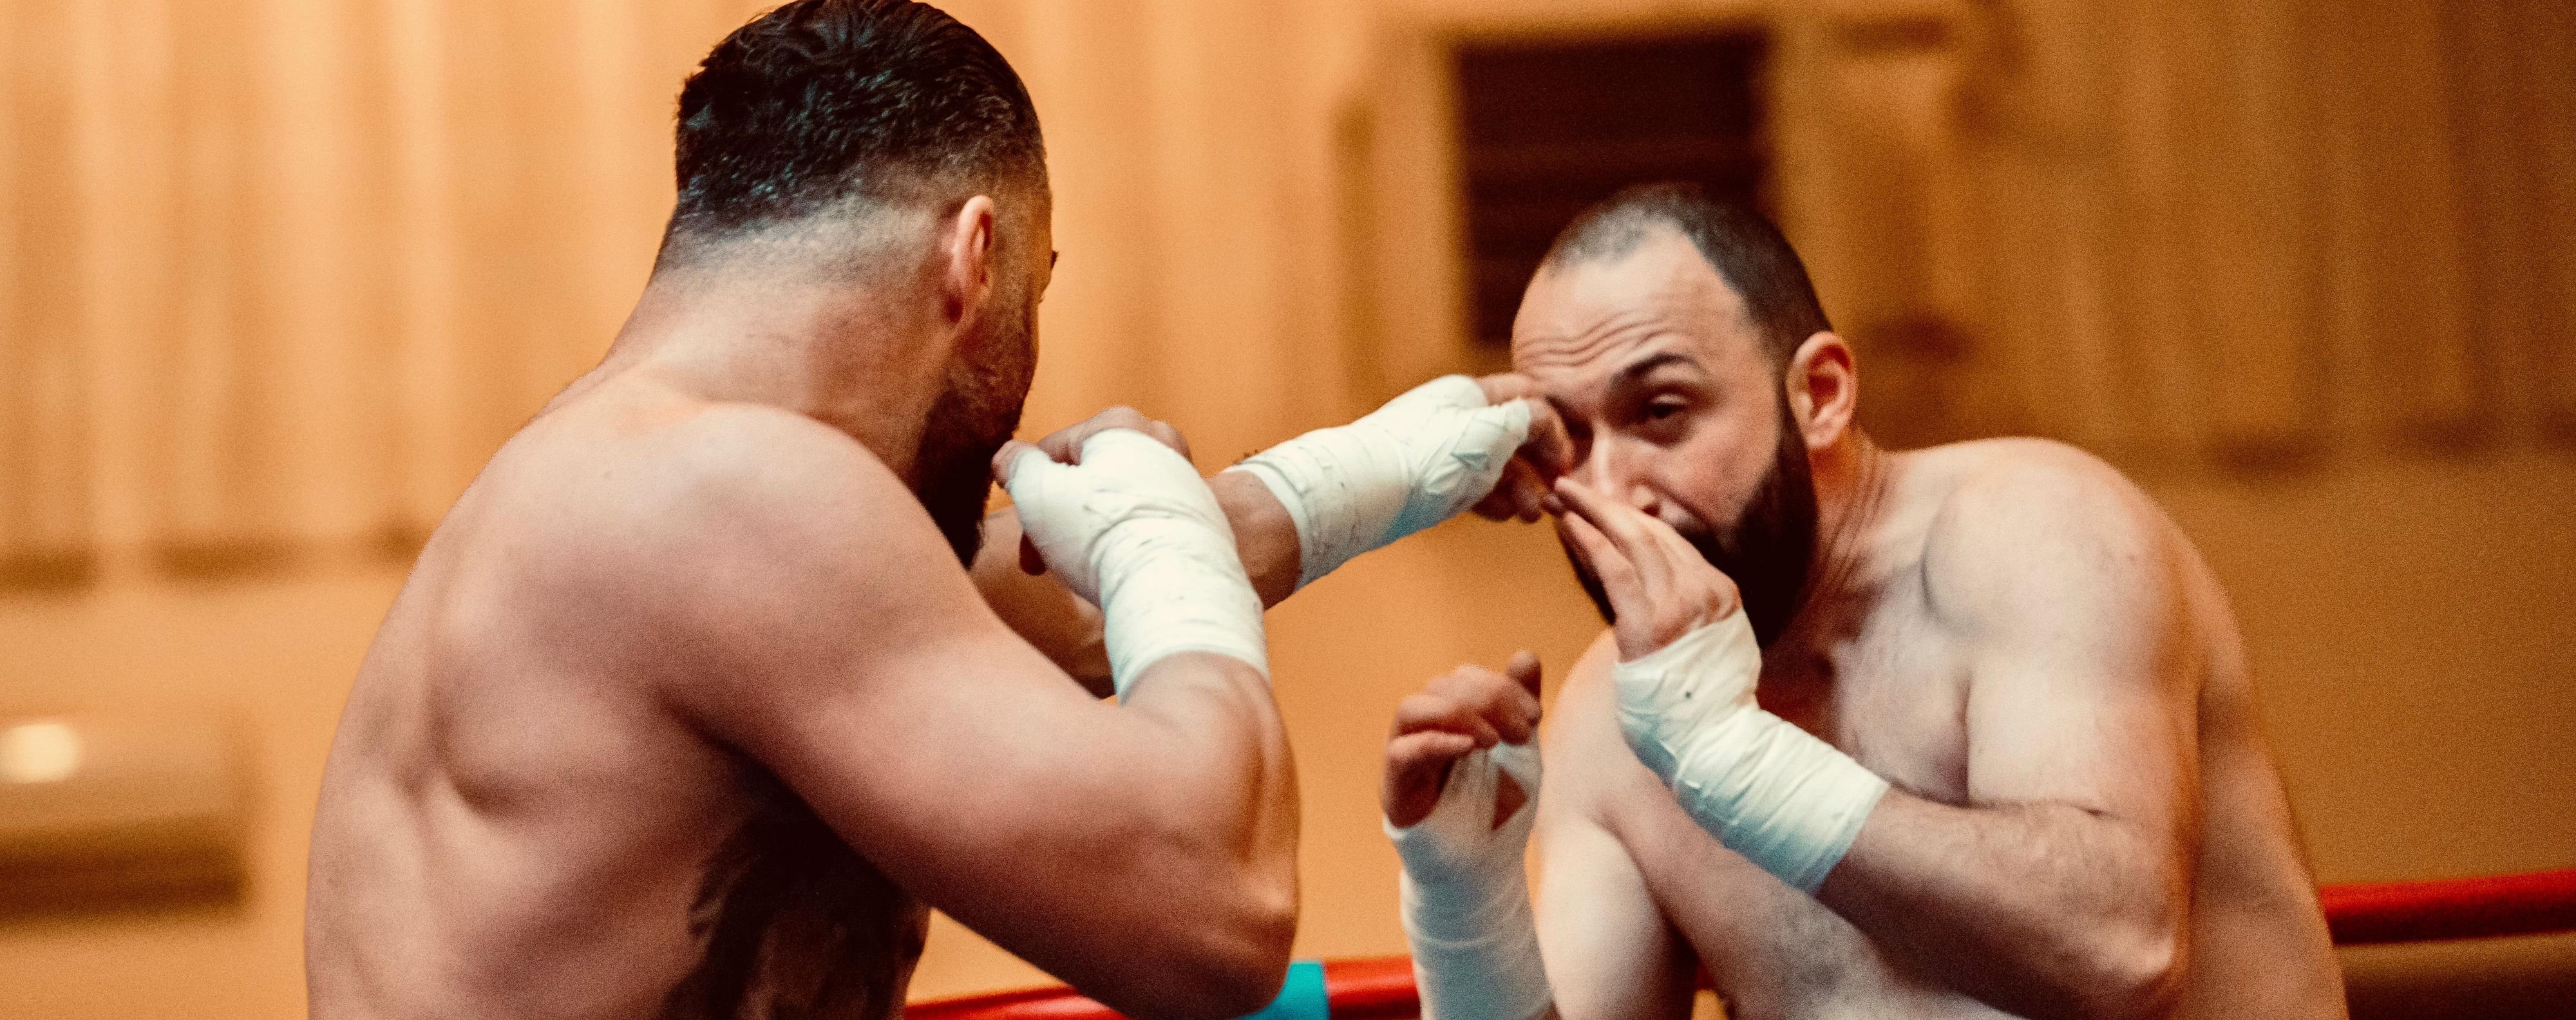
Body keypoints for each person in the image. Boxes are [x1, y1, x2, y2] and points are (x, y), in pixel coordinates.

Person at [303, 3, 1544, 1019]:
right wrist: (1152, 519)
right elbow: (1216, 911)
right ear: (976, 257)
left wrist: (1414, 454)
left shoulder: (626, 484)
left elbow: (1076, 600)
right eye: (1038, 294)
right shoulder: (732, 499)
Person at [1376, 184, 2349, 1020]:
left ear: (1823, 395)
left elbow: (2119, 952)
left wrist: (1733, 760)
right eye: (1568, 441)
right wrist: (1471, 909)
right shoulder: (1610, 721)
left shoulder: (2035, 533)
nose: (1614, 487)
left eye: (1662, 413)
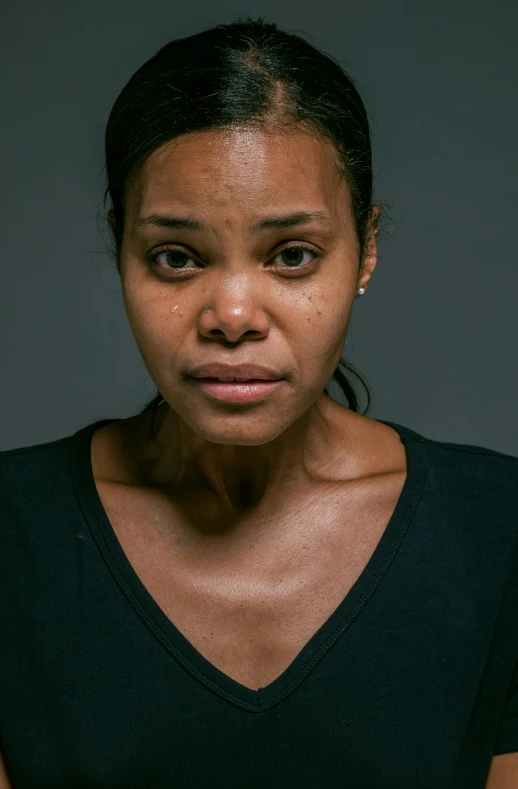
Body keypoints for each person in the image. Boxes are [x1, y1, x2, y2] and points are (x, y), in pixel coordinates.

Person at [1, 16, 517, 789]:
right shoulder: (14, 534)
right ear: (120, 249)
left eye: (292, 255)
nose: (233, 315)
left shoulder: (499, 532)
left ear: (365, 248)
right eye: (176, 256)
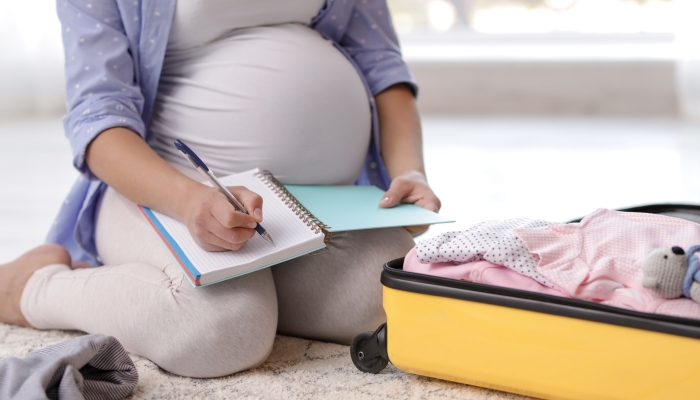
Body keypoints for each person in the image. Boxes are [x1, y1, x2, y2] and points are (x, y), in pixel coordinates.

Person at [0, 0, 441, 378]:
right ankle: (31, 289)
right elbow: (98, 118)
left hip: (307, 208)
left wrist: (410, 171)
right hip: (164, 191)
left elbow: (383, 69)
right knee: (224, 328)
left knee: (398, 292)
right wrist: (188, 200)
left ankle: (257, 278)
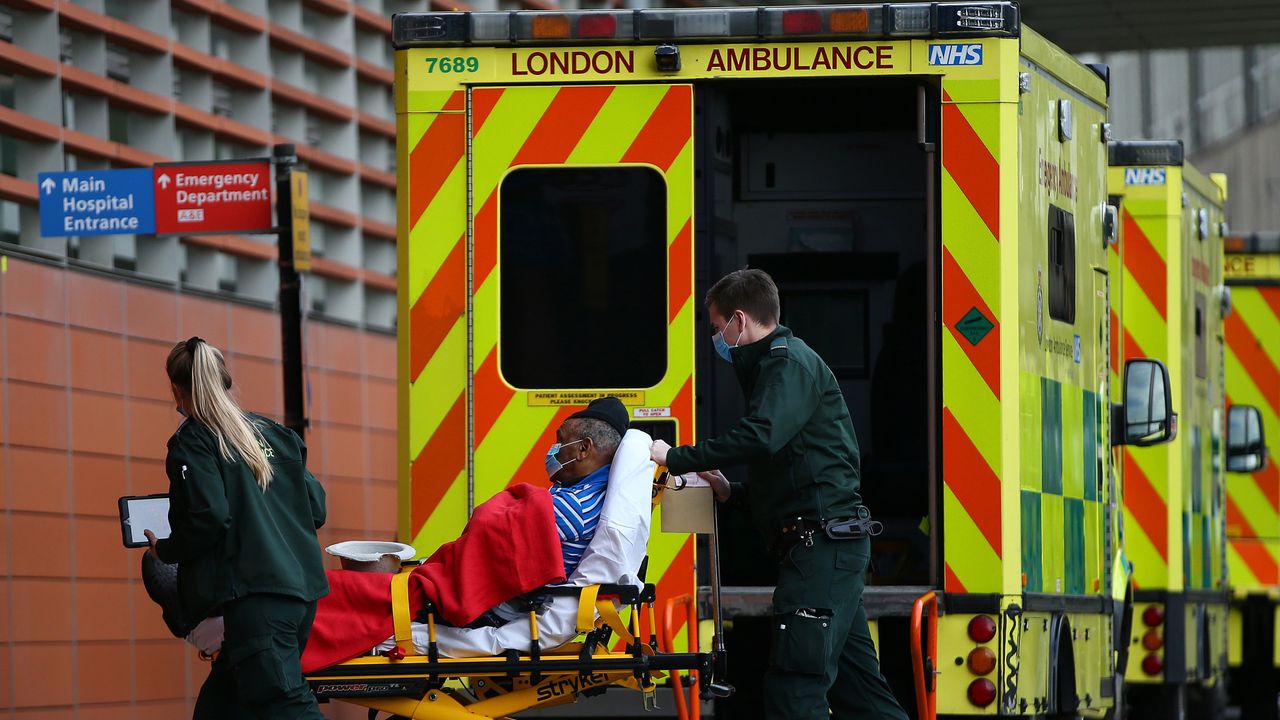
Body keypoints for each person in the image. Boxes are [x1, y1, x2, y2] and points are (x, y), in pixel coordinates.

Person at [649, 269, 907, 720]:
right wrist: (733, 492)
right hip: (827, 547)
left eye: (716, 328)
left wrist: (676, 458)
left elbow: (763, 436)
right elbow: (794, 471)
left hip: (820, 550)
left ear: (739, 321)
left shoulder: (785, 364)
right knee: (861, 696)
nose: (717, 338)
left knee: (795, 689)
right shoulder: (782, 367)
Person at [144, 336, 329, 719]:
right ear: (223, 380)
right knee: (223, 707)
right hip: (301, 596)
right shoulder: (272, 433)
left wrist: (166, 549)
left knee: (287, 705)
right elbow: (315, 506)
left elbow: (210, 516)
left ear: (177, 389)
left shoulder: (194, 441)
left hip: (257, 601)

######

▶ **Task statement**
Given the records above, return the lines starting at the one that holds "left ear: (365, 248)" and ending at the one that holds "left ankle: (257, 278)", exactly, and nothing besides; leave every picture out.

▶ **Solution to the problem**
left ear: (365, 248)
right eye: (176, 256)
Body keypoints for each person in the image. Boxes are [x1, y1, x2, y2] and points are (x, y), in pixel coordinates.

Person at [0, 0, 441, 378]:
right ankle: (31, 289)
right elbow: (98, 118)
left hip: (307, 208)
left wrist: (410, 171)
right hip: (164, 191)
left elbow: (383, 69)
right knee: (224, 328)
left knee: (398, 292)
right wrist: (188, 200)
left ankle: (257, 278)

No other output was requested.